Wednesday, 10 April 2013

Supervise your superior

Obvious! It’s a ‘taboo’ for you as a junior to supervise the work of someone senior to you. But not when they are meeting the media.
One day I accompanied a team of Plan Malawi’s disaster preparedness team to a southern Malawi district where floods had destroyed houses, property and crops and had displaced hundreds of people. Plan was visiting the area to distribute relief items to the floods victims.
My role was very clear. I had to pitch our story to editors at local media houses and I did just that. A team of journalists came along.
The journalists and I had agreed very well on the time they would need Plan’s and other officials for interviews. When the time came, I alerted who ever the media had asked for. I listened to the media interviews as they were being conducted and everything went on well.
However, one experience prompted me to arrive at a resolution I will leave with as long as I remain in charge of Media Relations for any organisation or for any individual.
Before an interview with a Plan official, I left the place to look for another person who the media had also indicated they needed. This is what followed.
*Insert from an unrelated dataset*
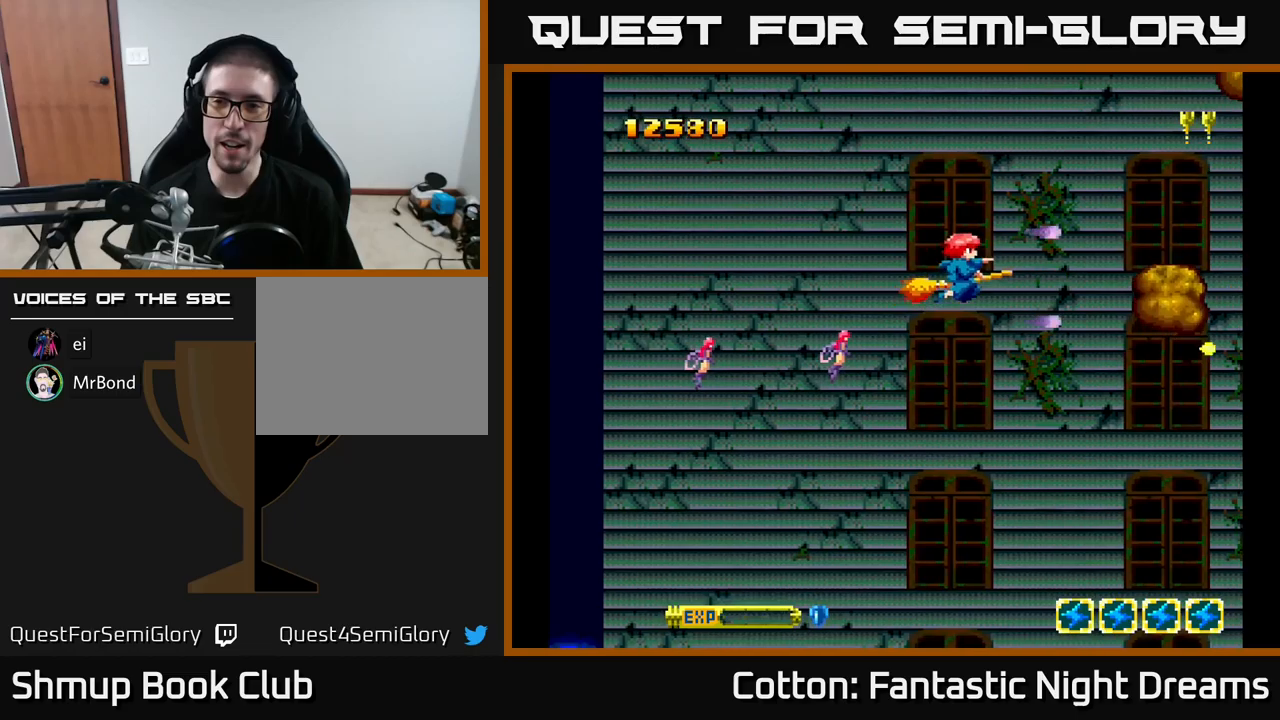
{"buttons": ["Y"], "right_stick": "center", "events": [[33, "DPAD_RIGHT", "up"], [33, "DPAD_UP", "up"]]}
I had requested the television crew we went with to share with me the raw footage of the interviews they had captured. For some reason I had missed our story when it was on TV during news. I therefore decided to watch the raw footage on my laptop in my office.
The Plan official was asked a set of questions first in English and the same questions were asked in Chichewa, Malawi’s most widely spoken local language, which almost all electronic media houses in the country also use, alongside English, to broadcast news.
As I watched the raw footage, I noticed that during the Chichewa version of the interview, the spokesperson would, within a sentence, code switch between Chichewa and English as he answered questions from the TV reporter. That went on in that fashion in all the Chichewa questions. That got me thinking: What would I do if I were the editor of the story brought by the reporter and if I had decided to use the story in a news bulletin?
I figured out that if I were the editor I would be confronted with four options to choose from.
First option: I would have to have the English phrases in the Chichewa interview translated into the local language to enable viewers with a limited grasp of English get the message. That is the essence of having Chichewa news bulletins anyway. But that would be expensive on my part as it would require more resources in terms of time and personnel. What with the transcription, translation and the production of voice-overs. Apart from that, I would grapple with the question around the aesthetic implications of a mixture of English and Chichewa phases within an interviewee’s sentence of any chosen clip for the news. I figured out the interview would sound and appear a disjointed package. That is debatable, though.
Second option: I would throw the Chichewa clips that I would have chosen into the bulletin the way they were, without any translation and voice-overs. But the presence of more English phrases in Chichewa sentences would mean viewers with limited levels of English would not get the message by the Plan official. That would defeat the whole purpose of having a Chichewa version of the bulletin.
Third option: I would choose only ‘clean’ Chichewa clips i.e. clips in which the interviewee spoke Chichewa without code-switching between the local language and English. That would make my work easy but the organisation’s opportunity to deliver its key message would potentially be missed in the process. Well, as an editor, I would not care much about that. After all, I would tell myself, rightly so, it is not my job to make an effort to help organisations deliver their key messages to their target audience. I would owe no one any apology for my decision.
Well, if, at this stage, you think this would be the organisation’s Media Relations person’s biggest failure in this assignment I dare say you have not yet figured out what I consider the most painful failure, at-least on this one.
My fourth option as an editor of this Plan Malawi story would be the easiest of all and for which I would also owe no single soul any semblance of an apology: throw the story into the rubbish bin. The story would not get on viewers’ TV screens. If this would not be classified the most frustrating thing for me as a Media Relations practitioner, having spent my organisation’s financial resources to take the TV crew all the way to the interior of the flood hit district, then I have no idea what would be.
So what does all this suggest?
Whenever your organisation’s spokesperson on any issue is giving a media interview, hang around and listen to every single word that they utter. If I were around during the Plan Malawi official’s media interview at the relief item distribution exercise I would instantly advise him to respond to the Chichewa questions exclusively in the local language. I would monitor his every word and sentence so the editor of the news would not be bothered about deciding what to do with the interview as demonstrated above.
My experience with the TV interview taught me one basic Media Relations mantra: Don’t walk away. No matter how well prepared or smart you think your organisation’s spokesperson is, do not stay away when they are giving the media an interview, unless it is practically impossible for you to be physically around.